In a statement on the South Lawn of the White House Saturday before leaving for a two-week vacation on Martha's Vineyard, President Obama said the U.S. will continue to provide military support in Iraq, but said there is “not going to be an American military solution to this problem." Instead, he called for a political resolution to violence that has gripped the country in recent months.

The president also spoke about two U.S. airdrops of food and water to members of the minority Yazidi religious group who have been stranded on Mount Sinjar since fleeing Sunni militants of the Islamic State in Iraq and Syria (ISIS/ISIL).

The U.S. conducted a number of rounds of airstrikes on ISIS forces Friday, firing on an artillery position, two mortar positions, and a stationary convoy near Erbil, according to Pentagon Spokesman Rear Admiral John Kirby. They are expected to continue if conditions on the ground warrant them.

News of the initial strike early Friday morning came just hours after President Obama addressed the nation on his decision to authorize targeted strikes and a humanitarian mission in northern Iraq to help protect religious minorities and U.S. personnel already in the region from attack by the Islamic State in Iraq and Levant (ISIL/ISIS).

Congressional leaders were notified by the president on Thursday of possible military actions. However the administration did not seek congressional authority for the airstrikes. A formal letter was sent to Congress on Friday.

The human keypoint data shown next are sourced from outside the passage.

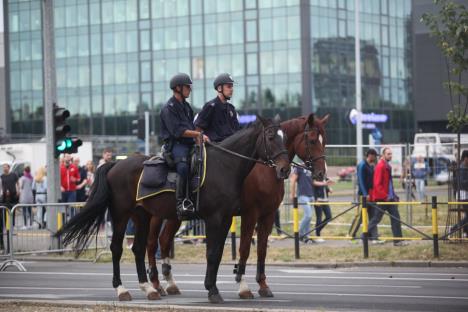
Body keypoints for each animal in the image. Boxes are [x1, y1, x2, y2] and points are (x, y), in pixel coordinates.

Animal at [56, 116, 290, 302]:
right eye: (271, 137)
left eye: (284, 137)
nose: (285, 169)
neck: (225, 166)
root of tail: (115, 163)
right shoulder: (220, 218)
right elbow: (215, 253)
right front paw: (214, 290)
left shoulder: (227, 219)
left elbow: (220, 253)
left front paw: (218, 287)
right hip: (122, 214)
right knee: (118, 248)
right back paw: (123, 289)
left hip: (143, 215)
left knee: (140, 248)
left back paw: (150, 288)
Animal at [146, 114, 330, 298]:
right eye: (312, 140)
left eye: (324, 140)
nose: (321, 173)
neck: (264, 172)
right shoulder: (250, 214)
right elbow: (244, 248)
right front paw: (243, 286)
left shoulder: (268, 215)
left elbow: (261, 249)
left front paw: (263, 284)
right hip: (156, 216)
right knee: (152, 243)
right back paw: (155, 284)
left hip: (174, 216)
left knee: (164, 240)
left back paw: (169, 283)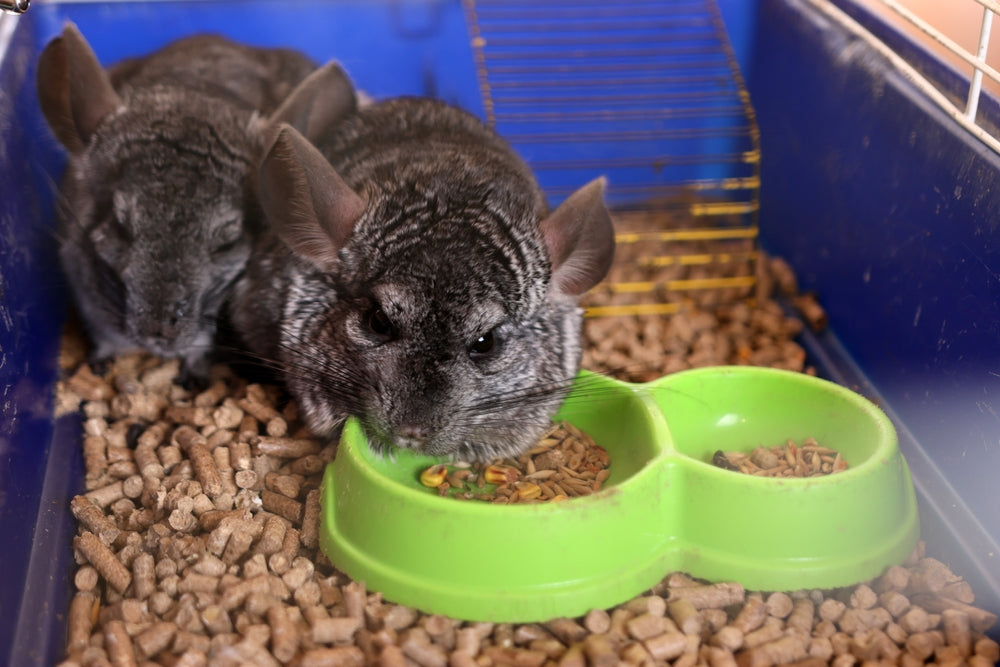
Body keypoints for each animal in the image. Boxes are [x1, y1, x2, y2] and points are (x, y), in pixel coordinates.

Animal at [36, 23, 357, 384]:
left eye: (227, 243)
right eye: (120, 226)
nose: (158, 332)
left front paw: (193, 374)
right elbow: (106, 336)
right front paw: (102, 360)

While supporting the airstrikes, House Speaker John Boehner (R-OH) also criticized the president's overall policy, saying, "The president’s authorization of airstrikes is appropriate, but like many Americans, I am dismayed by the ongoing absence of a strategy for countering the grave threat ISIS poses to the region."

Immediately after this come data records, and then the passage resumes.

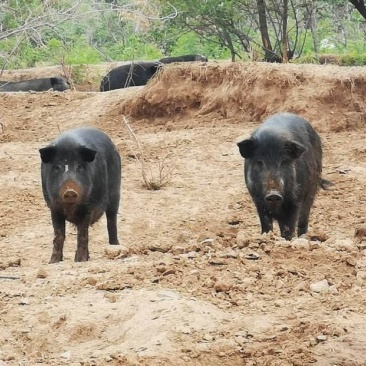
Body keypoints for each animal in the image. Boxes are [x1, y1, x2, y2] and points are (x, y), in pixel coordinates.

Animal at [39, 127, 121, 262]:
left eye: (79, 167)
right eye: (57, 167)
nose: (70, 191)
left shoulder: (88, 208)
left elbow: (82, 234)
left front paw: (80, 261)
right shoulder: (54, 207)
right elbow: (59, 235)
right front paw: (53, 262)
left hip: (115, 193)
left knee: (111, 221)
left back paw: (115, 246)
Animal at [237, 113, 332, 242]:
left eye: (283, 162)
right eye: (259, 162)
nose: (273, 194)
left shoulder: (295, 199)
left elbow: (288, 226)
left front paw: (287, 241)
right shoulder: (258, 199)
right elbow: (266, 224)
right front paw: (266, 237)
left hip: (312, 188)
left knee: (304, 216)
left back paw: (303, 237)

The president said in June that he would consider targeted airstrikes if the situation warranted it. He made the comments after announcing he was sending 300 U.S. military advisers to the war-torn nation. There are now 800 offering assistance in the country.

Last month, House Republicans pushed for passage of a resolution barring President Obama from sending forces to Iraq in a "sustained combat role" without lawmaker approval. It was approved 370-40 following debate on the House floor held July 25. The measure was referred to the Senate, but no action was taken.

Friday's airstrikes make President Obama the fourth president in a row to carry out such actions in Iraq.